An international relations professor at the University of Illinois at Chicago has filed a lawsuit against the school, alleging he was discriminated against because he is from Korea.
In a story posted in the Chicago Tribune, Seung-Whan Choi’s lawsuit, filed Tuesday in U.S. District Court in Chicago, claims that after the Korean-born U.S. citizen was fired from his tenure-track position at UIC in 2011 and reinstated months later, he experienced years of discrimination and retaliation due to his race and national origin.
Choi alleges that he was “ostracized and denied raises comparable to his peers in the department of political science.” Choi also said he was forced to teach courses in statistics for which he is not qualified because, one department official said, “Asians, especially Koreans are very good at mathematics and statistics.”
He claims he was also forced to teach a class in Korean politics, though he didn’t have any training.

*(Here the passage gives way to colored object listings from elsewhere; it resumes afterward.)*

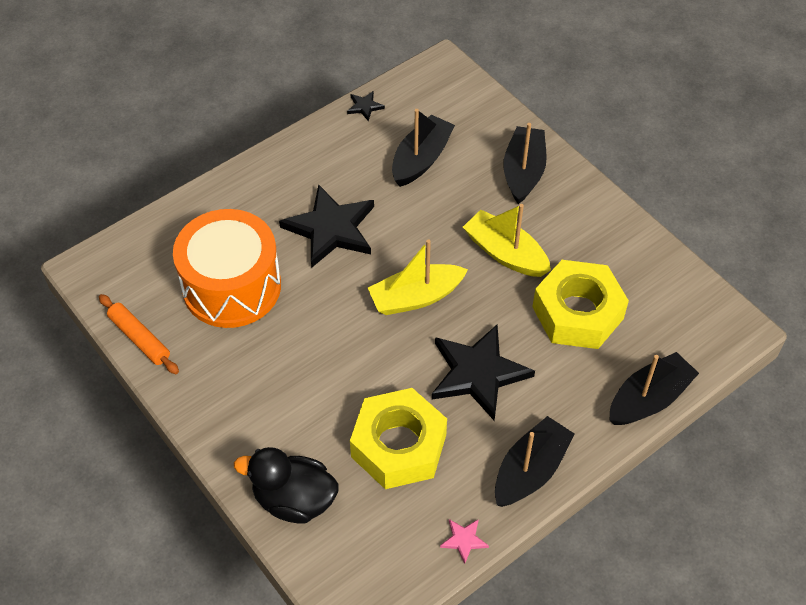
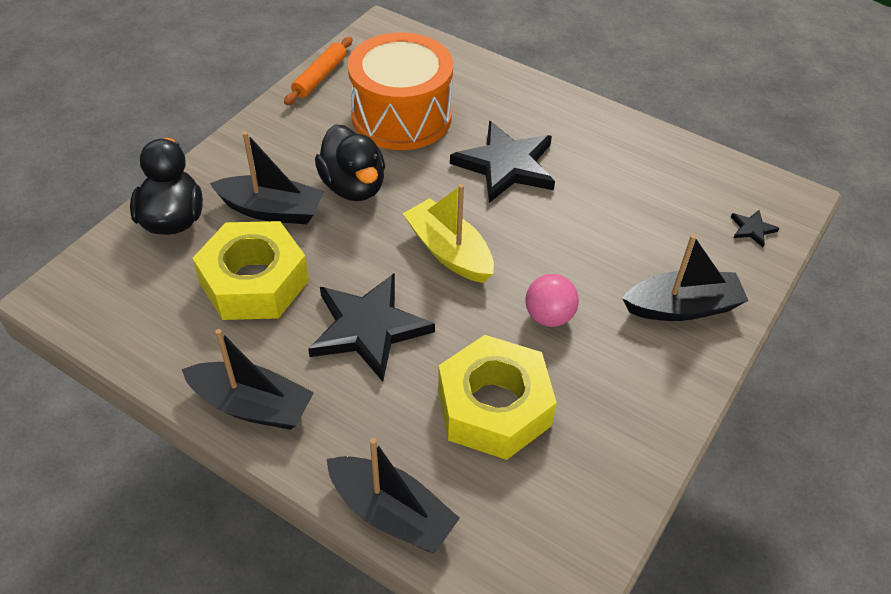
camera: 70 degrees right, 5 degrees down
(310, 346) = (353, 186): none -> black duck
(364, 107) = (686, 150): black star -> black star (752, 229)
(421, 159) = (642, 212): black boat -> black boat (271, 210)
(464, 540) = (150, 363): pink star -> none
(505, 253) = (549, 316): yellow boat -> pink ball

“They don’t like Korean-Americans,” Choi said in an interview with the Chicago Tribune. “I’m supposed to be very submissive to the department head, who is white-American.”

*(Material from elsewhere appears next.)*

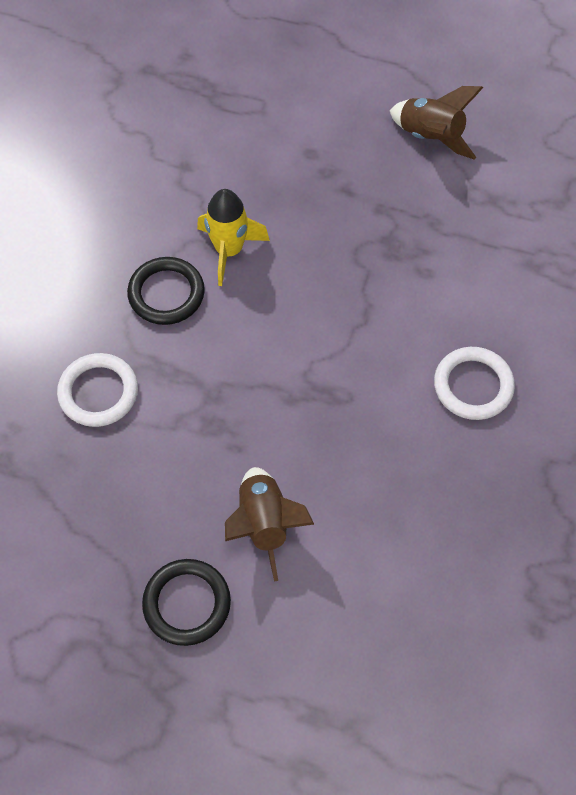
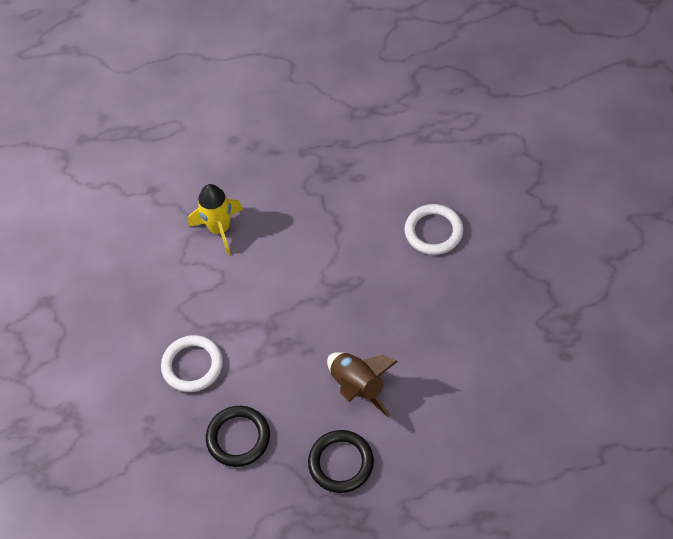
camera: 25 degrees left, 5 degrees down
(166, 293) = (196, 278): black ring -> black ring (238, 438)
(430, 137) = (306, 90): brown rocket -> none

He also complained of being wrongfully accused of lacking in academic contributions and not services to the department according to the lawsuit.
He alleges his former department head Dennis Judd said that he knows “many Koreans are stubborn and do not understand American culture of compromise when dealing with their boss,” and also “as a foreigner, has to keep in mind who he is dealing with and what he is wishing for.”
His lawyer has not specified how much his client is seeking in punitive damages.